AIM — Retype the records without any change, starting from their first line and stopping after the line that contains "Dot at: (376, 222)", with that line included.

**** PROVIDED MATERIAL

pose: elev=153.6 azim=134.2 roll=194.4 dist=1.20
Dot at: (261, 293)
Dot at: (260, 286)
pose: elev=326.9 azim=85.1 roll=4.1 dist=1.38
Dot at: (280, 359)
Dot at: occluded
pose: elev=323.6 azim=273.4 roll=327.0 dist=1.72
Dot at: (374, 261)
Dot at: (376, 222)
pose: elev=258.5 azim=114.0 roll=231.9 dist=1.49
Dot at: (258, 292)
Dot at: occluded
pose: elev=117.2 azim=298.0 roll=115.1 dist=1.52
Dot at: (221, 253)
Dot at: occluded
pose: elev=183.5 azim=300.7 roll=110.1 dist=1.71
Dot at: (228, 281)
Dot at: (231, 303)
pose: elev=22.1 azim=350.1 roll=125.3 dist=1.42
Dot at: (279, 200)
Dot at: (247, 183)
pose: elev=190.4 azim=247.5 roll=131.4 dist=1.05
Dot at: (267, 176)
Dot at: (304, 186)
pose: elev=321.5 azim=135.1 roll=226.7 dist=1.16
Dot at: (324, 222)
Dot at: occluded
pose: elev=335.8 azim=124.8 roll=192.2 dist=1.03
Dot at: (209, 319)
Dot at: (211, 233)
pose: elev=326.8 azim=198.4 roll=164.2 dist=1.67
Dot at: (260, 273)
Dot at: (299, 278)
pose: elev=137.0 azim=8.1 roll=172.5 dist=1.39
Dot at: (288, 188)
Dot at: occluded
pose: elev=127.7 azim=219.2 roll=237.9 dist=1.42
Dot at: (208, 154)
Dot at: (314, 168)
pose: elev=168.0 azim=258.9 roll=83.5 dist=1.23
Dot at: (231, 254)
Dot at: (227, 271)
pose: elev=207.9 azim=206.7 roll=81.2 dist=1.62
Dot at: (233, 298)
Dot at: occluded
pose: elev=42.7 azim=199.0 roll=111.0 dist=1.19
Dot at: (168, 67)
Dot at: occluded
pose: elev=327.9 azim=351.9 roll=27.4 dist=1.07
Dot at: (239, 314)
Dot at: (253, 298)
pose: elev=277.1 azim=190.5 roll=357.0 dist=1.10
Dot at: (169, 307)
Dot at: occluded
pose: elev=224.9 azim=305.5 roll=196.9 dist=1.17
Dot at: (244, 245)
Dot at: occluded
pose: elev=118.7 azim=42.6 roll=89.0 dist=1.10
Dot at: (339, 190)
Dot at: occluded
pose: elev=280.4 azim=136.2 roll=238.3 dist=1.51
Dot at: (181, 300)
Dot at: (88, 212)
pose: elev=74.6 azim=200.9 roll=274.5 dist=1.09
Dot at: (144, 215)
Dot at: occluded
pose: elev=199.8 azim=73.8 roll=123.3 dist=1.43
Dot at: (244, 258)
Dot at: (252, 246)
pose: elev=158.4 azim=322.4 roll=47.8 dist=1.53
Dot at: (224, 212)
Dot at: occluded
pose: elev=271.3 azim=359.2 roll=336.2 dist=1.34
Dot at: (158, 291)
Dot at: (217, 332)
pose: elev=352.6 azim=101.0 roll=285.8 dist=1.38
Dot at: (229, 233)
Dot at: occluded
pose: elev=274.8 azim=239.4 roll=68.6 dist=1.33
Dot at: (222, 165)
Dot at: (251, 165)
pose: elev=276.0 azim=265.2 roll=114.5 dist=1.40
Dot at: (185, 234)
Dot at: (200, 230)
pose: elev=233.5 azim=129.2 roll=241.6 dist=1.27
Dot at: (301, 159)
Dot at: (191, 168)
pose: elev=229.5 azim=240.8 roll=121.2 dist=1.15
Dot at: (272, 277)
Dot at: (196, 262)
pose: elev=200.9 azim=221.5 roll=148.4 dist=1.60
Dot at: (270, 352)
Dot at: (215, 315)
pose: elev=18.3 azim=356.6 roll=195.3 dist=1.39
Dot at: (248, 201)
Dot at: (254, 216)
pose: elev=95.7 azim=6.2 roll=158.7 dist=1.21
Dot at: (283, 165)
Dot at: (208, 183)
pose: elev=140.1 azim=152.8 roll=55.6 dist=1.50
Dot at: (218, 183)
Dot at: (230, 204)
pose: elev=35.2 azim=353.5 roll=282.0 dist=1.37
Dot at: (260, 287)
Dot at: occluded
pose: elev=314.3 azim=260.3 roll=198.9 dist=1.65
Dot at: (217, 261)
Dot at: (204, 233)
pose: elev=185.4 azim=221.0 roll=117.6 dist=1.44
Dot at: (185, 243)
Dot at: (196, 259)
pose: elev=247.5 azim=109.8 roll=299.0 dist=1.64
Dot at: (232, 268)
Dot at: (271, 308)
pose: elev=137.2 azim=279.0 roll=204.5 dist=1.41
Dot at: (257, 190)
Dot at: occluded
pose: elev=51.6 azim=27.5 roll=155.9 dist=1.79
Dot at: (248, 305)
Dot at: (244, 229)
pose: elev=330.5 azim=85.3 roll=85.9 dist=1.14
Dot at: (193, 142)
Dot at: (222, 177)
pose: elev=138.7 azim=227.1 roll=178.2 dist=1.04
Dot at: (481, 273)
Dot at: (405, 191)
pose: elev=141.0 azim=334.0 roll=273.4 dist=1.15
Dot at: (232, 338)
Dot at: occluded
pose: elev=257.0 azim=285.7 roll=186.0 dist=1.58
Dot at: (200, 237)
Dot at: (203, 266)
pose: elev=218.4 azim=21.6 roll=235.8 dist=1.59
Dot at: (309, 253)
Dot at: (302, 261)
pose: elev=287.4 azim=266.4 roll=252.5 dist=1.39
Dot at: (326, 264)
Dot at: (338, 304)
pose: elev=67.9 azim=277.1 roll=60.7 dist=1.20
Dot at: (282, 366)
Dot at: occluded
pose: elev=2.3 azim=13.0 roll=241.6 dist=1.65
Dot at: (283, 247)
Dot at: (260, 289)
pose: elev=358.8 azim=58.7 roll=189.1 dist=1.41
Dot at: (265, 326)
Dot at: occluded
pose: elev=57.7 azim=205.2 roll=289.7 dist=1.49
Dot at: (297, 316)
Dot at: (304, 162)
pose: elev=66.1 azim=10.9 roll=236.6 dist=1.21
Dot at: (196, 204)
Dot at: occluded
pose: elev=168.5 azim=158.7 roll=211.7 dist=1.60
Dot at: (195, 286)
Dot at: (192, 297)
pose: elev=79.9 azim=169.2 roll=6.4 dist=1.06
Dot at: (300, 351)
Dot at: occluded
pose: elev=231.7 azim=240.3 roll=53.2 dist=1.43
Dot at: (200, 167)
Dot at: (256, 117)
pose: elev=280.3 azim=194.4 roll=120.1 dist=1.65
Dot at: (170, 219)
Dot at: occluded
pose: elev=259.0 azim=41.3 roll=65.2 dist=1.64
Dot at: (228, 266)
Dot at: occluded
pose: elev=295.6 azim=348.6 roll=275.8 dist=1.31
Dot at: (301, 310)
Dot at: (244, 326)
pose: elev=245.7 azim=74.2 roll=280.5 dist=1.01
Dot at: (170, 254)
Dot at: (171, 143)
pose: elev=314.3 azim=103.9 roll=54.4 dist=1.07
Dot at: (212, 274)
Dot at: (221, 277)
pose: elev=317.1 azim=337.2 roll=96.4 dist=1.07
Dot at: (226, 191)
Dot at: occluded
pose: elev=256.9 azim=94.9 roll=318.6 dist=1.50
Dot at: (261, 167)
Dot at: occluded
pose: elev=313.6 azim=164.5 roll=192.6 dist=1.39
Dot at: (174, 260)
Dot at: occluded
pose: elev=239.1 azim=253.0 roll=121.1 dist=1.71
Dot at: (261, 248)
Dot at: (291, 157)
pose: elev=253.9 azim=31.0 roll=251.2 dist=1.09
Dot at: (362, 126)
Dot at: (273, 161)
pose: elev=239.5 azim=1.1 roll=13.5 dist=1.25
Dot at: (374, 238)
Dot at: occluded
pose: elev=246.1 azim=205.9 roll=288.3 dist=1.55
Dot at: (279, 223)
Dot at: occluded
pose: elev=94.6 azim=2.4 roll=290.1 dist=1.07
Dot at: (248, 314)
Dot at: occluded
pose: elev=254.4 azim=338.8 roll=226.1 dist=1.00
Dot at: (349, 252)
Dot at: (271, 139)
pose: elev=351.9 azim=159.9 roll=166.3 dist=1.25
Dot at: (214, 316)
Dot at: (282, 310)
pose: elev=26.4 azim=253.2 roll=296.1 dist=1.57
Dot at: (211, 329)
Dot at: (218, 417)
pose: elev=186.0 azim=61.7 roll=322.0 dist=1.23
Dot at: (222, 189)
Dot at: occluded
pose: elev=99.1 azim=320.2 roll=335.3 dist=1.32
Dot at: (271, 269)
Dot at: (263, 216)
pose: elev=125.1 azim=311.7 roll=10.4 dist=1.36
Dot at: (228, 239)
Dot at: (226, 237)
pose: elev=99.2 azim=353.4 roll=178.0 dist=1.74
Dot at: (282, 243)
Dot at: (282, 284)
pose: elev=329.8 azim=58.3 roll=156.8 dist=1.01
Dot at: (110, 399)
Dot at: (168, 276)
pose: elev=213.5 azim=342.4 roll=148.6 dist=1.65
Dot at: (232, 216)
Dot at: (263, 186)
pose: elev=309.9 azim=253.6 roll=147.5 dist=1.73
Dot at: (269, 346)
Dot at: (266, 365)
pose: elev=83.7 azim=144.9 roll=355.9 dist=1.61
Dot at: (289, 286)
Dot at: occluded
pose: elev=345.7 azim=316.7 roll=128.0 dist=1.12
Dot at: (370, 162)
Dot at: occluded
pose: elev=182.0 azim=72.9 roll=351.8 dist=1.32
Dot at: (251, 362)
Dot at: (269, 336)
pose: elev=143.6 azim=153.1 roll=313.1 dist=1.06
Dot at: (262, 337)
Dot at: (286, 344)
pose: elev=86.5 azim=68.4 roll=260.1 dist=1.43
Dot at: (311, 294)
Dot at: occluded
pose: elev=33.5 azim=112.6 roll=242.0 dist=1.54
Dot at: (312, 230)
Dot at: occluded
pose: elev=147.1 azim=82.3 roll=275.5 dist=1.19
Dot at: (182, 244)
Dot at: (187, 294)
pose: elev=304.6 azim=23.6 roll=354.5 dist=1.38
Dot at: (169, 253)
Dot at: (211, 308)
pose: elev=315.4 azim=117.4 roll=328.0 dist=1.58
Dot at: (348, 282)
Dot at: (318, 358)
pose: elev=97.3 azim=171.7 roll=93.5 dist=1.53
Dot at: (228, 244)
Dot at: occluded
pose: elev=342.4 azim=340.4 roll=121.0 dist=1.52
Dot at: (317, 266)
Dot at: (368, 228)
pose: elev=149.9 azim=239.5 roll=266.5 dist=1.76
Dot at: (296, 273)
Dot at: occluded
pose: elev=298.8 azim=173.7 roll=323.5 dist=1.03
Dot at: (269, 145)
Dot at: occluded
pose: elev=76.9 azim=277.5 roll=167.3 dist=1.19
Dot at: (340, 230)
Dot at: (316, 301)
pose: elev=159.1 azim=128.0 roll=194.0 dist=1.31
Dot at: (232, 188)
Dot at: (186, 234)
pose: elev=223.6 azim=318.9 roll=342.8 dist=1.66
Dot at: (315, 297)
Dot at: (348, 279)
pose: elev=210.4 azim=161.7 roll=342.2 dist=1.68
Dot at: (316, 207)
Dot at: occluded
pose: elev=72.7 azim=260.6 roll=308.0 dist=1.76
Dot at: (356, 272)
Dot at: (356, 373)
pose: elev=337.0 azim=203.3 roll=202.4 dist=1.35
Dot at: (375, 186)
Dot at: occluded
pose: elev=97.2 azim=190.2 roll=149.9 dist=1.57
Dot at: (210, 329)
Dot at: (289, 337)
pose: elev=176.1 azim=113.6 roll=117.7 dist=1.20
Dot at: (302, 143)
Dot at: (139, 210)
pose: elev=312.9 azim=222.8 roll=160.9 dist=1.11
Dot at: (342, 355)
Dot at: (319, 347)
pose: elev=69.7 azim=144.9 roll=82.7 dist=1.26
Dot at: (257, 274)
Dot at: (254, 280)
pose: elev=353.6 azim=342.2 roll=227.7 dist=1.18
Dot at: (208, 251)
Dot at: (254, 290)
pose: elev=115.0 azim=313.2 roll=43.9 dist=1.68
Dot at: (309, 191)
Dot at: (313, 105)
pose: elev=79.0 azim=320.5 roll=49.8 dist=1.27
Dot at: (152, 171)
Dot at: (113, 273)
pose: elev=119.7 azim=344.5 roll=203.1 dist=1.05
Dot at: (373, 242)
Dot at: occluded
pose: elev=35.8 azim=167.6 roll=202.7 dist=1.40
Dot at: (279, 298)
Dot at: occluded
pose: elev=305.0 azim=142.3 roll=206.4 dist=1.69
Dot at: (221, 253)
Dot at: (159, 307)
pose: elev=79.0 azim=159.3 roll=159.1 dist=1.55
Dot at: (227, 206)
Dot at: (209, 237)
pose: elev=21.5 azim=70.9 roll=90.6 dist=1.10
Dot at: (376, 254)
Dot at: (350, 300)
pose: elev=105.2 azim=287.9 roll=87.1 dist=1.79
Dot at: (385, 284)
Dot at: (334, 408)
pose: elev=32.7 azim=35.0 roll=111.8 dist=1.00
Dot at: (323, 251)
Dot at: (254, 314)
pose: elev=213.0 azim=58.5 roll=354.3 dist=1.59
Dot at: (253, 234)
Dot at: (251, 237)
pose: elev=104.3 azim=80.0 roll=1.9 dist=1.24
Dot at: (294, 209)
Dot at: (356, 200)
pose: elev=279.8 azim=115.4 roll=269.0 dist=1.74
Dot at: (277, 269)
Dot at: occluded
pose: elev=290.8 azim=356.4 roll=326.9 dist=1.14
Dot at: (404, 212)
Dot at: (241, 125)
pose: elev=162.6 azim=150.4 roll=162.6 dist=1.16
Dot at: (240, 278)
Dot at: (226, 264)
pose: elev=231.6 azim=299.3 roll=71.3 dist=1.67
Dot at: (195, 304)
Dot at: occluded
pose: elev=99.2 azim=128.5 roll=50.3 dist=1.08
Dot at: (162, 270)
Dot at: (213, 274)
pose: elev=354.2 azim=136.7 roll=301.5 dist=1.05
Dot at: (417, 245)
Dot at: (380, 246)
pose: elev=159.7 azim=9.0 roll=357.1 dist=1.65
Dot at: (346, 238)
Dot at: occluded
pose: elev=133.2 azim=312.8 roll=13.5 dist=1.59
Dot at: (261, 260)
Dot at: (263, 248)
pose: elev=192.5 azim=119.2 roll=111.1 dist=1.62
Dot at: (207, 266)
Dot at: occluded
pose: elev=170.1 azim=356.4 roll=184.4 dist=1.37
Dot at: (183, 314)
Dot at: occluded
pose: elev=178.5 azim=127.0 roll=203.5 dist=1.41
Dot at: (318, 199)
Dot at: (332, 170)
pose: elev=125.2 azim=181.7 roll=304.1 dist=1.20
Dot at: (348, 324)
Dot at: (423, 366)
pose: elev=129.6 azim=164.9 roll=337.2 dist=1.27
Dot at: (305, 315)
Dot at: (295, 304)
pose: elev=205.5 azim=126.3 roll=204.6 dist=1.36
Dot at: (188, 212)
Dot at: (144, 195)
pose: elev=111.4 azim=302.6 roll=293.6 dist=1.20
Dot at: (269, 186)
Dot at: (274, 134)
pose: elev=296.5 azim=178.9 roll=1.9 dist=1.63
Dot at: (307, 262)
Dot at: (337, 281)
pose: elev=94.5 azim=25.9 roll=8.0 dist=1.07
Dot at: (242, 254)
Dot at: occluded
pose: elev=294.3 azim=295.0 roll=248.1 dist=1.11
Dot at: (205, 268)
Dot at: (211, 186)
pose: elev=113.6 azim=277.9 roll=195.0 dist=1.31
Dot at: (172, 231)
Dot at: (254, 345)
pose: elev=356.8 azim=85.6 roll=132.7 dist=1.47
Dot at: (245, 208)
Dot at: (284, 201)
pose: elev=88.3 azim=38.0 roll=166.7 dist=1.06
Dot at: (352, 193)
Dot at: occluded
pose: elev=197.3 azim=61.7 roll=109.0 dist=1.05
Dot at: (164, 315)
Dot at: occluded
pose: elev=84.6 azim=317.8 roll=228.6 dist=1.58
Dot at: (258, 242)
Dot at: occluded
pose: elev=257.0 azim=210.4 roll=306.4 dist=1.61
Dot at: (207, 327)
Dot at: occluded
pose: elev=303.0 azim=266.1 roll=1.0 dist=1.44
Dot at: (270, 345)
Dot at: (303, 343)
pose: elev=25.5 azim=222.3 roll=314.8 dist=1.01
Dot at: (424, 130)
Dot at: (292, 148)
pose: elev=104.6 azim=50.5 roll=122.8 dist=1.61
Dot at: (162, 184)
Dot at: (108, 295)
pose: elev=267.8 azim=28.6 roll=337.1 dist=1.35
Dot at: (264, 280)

********

OUTPUT FOR THIS TASK —
pose: elev=153.6 azim=134.2 roll=194.4 dist=1.20
Dot at: (261, 293)
Dot at: (260, 286)
pose: elev=326.9 azim=85.1 roll=4.1 dist=1.38
Dot at: (280, 359)
Dot at: occluded
pose: elev=323.6 azim=273.4 roll=327.0 dist=1.72
Dot at: (374, 261)
Dot at: (376, 222)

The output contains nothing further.